The woman, because she is a human made in Gods image and beloved, recognises who Jesus is – a Prophet, then the Messiah. The woman recognises this because she is human, despite what social conditions at the time may have classified her as. Jesus tells her he is the living water – living water necessary for life as with the water that began this conversation but living water has an impact way beyond that of water. Consuming living water, through an encounter with God – Creator, Redeemer, Sustainer leaves us changed, nourished and formed – there are opportunities to encounter out God through scripture, prayer whether alone or in community.

I find it interesting that this woman recognises Jesus as Messiah, son of God and proclaims“ Come and see a man who told me everything I have ever done!” (v. 29) she cries. I sometimes think we could add in “ Come see a man who told me about my history, about why society doesn’t like me … and loved me anyway!” That is true for each of us here, no matter what we have done, how we react to things, what we do or fail to do, we are beloved by God.

Application
Despite her status in society and the difference in status and social convention around gender, nationality, ethnicity and social standing the Samaritan woman STILL had a conversation with Jesus. Jesus asked for water to drink, invited the woman into an encounter with God incarnate and the woman had the courage, the self-assurance and the need to respond to Jesus, not with the immediate yes, no, handing him the water requested. The Woman at the Well had a conversation with Jesus, sharing her questions, her life, including the things she was less comfortable about. Jesus can be confrontational, and he can be compassionate, he can be generous. Jesus here, through conversation helps the woman grow in faith, she leaves the encounter changed, assured of her place as a beloved child of God, assured that she has something to say, assured that she can have courage to share what has happened to her with others.

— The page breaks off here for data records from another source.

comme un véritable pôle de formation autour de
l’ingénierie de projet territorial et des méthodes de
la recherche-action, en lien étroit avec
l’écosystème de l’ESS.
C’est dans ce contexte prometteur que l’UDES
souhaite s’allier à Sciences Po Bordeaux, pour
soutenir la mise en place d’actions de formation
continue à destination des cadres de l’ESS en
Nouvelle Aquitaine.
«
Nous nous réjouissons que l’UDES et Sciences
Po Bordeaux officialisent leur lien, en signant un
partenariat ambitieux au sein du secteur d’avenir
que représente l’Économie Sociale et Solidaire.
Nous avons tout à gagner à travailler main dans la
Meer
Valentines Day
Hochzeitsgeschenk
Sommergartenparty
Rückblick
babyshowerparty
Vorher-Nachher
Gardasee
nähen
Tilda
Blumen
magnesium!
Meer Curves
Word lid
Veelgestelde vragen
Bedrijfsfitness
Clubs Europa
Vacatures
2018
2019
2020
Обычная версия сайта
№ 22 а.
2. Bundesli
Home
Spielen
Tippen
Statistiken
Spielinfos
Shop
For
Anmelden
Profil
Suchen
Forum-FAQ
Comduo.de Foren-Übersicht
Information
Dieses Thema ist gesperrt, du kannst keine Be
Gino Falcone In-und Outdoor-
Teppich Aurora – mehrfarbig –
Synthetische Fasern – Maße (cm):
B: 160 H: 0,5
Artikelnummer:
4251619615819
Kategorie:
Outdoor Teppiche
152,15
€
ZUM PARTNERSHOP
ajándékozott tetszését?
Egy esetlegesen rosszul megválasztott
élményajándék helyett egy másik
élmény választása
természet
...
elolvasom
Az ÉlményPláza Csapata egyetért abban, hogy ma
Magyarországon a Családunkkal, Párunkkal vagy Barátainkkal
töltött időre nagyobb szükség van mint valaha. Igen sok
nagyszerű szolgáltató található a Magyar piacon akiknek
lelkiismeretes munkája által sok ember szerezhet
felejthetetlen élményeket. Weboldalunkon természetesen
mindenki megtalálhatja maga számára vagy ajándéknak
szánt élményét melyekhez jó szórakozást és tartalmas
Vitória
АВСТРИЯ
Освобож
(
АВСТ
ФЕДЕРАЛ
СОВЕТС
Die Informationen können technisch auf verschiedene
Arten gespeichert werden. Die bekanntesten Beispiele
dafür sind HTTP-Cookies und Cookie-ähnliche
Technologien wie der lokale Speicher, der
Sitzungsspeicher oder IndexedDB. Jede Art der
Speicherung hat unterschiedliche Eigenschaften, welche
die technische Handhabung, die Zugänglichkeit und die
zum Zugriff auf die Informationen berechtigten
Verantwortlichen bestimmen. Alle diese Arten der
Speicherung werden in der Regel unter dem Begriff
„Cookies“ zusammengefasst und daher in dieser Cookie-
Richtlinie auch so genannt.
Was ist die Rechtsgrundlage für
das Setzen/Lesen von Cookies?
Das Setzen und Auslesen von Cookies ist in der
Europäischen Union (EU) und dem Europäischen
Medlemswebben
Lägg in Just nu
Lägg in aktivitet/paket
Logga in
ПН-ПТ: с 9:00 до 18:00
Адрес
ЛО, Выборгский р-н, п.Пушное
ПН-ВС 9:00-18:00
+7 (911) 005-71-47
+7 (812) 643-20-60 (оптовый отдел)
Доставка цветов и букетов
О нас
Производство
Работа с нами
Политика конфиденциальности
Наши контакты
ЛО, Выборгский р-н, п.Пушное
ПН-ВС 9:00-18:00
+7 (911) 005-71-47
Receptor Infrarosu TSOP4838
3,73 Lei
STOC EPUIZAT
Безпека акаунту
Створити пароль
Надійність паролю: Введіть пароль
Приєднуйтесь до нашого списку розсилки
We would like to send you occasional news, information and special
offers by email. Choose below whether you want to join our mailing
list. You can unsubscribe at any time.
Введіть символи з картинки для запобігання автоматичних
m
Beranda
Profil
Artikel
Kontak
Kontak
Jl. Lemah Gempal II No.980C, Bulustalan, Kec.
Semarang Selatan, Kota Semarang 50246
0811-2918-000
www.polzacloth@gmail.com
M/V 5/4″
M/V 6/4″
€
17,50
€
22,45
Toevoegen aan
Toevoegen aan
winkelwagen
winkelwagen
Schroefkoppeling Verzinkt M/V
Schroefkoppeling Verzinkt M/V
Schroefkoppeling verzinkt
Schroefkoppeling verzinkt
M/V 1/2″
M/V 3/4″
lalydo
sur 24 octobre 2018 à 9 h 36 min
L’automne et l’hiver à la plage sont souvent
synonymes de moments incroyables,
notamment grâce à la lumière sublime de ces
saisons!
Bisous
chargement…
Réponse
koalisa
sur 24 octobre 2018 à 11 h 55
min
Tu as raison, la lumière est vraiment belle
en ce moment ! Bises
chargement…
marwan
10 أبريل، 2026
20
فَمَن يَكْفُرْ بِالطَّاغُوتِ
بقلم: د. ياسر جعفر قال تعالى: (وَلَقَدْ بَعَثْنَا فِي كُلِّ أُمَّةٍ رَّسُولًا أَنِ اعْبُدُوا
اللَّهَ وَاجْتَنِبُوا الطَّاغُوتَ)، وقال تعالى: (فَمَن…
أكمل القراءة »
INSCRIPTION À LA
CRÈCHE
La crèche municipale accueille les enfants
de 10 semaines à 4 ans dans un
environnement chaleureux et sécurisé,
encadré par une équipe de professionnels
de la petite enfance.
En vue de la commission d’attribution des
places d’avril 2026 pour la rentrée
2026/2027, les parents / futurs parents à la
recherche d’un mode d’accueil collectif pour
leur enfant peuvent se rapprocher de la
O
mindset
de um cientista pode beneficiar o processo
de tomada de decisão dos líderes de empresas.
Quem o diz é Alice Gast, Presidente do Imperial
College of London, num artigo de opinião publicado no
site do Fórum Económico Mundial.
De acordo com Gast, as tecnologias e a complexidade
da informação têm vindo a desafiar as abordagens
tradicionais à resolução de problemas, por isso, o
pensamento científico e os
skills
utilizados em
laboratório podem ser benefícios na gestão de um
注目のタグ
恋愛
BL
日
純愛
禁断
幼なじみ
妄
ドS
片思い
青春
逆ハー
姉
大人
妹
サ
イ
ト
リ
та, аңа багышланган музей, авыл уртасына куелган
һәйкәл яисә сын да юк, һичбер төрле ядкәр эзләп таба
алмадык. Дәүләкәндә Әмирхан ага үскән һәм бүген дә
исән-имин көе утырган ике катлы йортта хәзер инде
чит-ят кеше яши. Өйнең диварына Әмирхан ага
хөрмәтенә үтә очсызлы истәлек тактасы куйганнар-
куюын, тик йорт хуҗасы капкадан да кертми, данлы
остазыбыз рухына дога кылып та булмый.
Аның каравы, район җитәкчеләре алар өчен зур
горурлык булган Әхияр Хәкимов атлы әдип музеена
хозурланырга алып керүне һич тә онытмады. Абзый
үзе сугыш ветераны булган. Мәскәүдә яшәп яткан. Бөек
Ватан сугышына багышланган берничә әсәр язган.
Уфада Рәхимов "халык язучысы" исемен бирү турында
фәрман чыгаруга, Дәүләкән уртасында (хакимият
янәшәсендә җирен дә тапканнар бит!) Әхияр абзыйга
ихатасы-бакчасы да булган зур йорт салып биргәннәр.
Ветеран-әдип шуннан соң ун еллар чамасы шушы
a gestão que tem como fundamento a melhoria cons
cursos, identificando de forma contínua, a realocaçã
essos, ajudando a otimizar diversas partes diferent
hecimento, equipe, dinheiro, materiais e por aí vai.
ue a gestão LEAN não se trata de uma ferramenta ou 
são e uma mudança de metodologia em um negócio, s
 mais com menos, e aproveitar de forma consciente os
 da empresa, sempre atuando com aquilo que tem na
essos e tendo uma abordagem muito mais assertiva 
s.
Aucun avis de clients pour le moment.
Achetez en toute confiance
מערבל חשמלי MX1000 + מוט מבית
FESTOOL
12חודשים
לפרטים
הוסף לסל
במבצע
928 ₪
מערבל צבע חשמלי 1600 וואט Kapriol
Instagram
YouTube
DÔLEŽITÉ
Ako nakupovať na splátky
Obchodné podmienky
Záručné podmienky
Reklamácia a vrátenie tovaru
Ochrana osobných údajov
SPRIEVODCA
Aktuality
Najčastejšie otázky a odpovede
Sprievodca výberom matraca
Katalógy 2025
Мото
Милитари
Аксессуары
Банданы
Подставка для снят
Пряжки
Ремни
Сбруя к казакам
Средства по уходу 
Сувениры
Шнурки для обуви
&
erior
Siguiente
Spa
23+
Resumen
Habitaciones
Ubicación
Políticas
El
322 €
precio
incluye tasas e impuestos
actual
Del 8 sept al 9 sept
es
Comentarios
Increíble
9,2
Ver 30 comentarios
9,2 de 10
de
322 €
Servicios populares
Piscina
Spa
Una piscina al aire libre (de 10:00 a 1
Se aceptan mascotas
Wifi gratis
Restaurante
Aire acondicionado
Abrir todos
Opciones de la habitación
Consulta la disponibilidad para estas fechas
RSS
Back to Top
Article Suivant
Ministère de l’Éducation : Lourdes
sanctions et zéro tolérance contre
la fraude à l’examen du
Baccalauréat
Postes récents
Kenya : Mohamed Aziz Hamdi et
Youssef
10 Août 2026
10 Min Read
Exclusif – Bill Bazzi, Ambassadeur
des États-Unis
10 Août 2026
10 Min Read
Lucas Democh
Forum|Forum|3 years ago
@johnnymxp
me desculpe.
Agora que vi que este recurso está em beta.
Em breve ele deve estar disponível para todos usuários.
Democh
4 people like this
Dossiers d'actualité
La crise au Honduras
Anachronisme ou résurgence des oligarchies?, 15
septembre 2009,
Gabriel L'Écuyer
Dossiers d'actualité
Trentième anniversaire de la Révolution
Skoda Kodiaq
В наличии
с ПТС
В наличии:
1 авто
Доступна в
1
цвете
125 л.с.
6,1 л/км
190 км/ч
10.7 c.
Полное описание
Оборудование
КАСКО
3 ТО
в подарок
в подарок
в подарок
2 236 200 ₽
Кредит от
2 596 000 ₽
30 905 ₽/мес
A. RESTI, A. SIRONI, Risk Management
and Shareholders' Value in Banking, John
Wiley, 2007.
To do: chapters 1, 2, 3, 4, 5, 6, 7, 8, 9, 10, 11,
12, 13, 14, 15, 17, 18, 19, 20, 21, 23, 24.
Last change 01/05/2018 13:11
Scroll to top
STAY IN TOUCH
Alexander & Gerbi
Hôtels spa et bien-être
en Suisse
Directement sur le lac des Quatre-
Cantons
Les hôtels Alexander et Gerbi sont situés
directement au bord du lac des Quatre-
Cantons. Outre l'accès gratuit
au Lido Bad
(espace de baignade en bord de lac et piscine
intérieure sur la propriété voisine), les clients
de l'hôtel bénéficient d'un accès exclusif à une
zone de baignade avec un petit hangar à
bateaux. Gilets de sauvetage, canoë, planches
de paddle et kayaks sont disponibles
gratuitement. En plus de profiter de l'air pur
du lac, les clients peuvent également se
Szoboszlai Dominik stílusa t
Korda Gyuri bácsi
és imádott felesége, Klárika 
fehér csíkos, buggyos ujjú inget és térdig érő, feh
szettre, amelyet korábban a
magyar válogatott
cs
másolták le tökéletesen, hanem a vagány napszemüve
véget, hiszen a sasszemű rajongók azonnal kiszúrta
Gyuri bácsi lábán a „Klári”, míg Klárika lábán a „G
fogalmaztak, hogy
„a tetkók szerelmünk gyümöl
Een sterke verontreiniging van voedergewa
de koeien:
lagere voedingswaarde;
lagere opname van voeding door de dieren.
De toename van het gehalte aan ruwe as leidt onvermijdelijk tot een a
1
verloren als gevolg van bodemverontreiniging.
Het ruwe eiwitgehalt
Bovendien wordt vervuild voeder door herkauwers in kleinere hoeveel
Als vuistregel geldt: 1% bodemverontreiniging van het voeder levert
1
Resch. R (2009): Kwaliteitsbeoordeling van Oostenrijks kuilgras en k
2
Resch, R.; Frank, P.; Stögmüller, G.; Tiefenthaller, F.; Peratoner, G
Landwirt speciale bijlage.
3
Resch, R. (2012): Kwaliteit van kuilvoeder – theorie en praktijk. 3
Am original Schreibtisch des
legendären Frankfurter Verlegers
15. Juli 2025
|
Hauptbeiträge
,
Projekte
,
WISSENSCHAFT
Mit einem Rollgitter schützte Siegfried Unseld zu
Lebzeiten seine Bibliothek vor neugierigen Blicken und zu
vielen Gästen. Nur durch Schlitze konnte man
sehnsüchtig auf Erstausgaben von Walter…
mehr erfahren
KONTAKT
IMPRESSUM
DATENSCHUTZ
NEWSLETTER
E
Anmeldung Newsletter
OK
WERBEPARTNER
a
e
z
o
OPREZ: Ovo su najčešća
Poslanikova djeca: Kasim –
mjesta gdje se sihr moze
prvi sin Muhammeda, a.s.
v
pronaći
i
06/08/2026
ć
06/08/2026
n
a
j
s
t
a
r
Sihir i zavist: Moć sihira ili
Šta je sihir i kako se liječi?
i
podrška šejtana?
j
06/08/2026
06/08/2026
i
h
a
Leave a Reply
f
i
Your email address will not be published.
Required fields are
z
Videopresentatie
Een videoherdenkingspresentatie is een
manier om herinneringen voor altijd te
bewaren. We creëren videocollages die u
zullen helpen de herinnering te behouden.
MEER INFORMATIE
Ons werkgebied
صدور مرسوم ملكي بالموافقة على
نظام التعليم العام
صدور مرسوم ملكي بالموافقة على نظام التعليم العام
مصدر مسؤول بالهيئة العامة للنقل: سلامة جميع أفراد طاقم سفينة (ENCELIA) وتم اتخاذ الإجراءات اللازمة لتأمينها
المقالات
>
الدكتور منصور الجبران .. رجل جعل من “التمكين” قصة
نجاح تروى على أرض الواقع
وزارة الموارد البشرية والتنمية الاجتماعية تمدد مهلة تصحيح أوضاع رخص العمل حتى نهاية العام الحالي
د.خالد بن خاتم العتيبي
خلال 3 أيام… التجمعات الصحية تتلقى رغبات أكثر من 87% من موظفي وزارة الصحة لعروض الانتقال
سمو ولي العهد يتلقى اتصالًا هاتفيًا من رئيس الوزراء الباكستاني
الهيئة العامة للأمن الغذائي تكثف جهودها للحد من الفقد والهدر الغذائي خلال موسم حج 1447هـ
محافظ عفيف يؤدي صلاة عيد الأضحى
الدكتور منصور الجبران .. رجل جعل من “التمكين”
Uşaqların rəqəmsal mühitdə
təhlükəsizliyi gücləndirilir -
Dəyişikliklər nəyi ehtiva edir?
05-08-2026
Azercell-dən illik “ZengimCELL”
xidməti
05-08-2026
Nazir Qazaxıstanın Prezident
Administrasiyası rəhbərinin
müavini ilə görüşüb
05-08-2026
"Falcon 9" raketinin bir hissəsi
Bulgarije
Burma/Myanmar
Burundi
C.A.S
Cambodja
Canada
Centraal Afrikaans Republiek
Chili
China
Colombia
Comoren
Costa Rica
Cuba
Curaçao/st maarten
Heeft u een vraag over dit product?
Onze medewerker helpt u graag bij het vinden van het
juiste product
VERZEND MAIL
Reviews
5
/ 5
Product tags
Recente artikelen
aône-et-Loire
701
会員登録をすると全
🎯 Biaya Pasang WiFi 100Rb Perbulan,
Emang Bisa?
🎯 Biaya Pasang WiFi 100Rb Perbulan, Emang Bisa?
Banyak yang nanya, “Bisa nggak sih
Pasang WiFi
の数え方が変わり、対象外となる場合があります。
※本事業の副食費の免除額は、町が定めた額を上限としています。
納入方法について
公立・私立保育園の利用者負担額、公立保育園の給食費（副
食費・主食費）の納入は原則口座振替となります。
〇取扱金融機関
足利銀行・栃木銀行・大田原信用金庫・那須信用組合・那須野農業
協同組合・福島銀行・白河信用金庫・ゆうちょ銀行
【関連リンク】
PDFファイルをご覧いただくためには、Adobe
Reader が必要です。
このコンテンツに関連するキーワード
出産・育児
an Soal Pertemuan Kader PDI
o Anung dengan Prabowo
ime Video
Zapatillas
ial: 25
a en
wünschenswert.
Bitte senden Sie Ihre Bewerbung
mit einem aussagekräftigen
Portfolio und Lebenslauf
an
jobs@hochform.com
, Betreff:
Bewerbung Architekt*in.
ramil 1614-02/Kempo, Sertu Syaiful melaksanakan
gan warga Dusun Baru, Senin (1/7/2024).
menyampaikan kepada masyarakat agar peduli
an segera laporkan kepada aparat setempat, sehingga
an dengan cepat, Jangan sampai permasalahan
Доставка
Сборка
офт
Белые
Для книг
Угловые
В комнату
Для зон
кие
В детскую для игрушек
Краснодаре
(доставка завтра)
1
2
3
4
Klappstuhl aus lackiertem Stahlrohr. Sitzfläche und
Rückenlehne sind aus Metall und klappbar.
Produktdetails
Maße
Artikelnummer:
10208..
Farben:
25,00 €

The Good News for us here today is that we don’t need to be collecting water at a well to speak to Jesus, we don’t need to be alone in the midday sun, we can speak to the Triune God: Father, Son and Holy Spirit any time we want – through prayer. No matter who we are, no matter who we think we are, no matter what we are afraid of or think of ourselves for our reactions to things around us we can have a conversation with Jesus through prayer. No matter where we are, whether at home or in a car or in a place of worship we don’t have to wait to speak to Jesus – the invitation is open at all times.

We can speak to Jesus, we are entitled, welcomed and encouraged to speak to Jesus through prayer. And at this time of uncertainty, worry and what seems like constant change there is a certainty that we can pray, we can take our worries, our concerns, those things we’re not liking about ourselves to God. God always listens, God loves us and God will not desert us. God is not running away from us, God will no runaway from us, God has never run away from humanity no matter what humanity is going through. God is love and we are God’s children and we are beloved yesterday, today and forever. At times we might feel that there is nothing we can do, nothing we can say, nothing we can do to put faith into action, particularly if we cannot be with our usual communities of love, support and faith. But we can pray, praying is not not doing anything, it is going before the God that loves us with our concerns and those things on our hearts, a God that knew us before we were formed in our mother’s wombs. A God of light, hope and love that invites us to speak with themselves in times of trouble, worry, joy and thanksgiving, for ourselves, for our loved ones, for our community and for our world.

The invitation to have a conversation to Jesus is there. That invitation is open to us all, how will we respond to that invitation?

In the name of God +Creator, Redeemer, Sustainer and Sanctifier. Amen.

Resources Used in Preparation
Bartlett, David Lyon, and Barbara Brown Taylor. Feasting on the Word: Year A. Volume 2: Lent through Eastertide. Louisville: Westminster John Knox Press, 2011.
Piatt, Christian. Surviving the Bible, A Devotional for the Church Year 2020. Minneapolis: Fortress Press, 2019.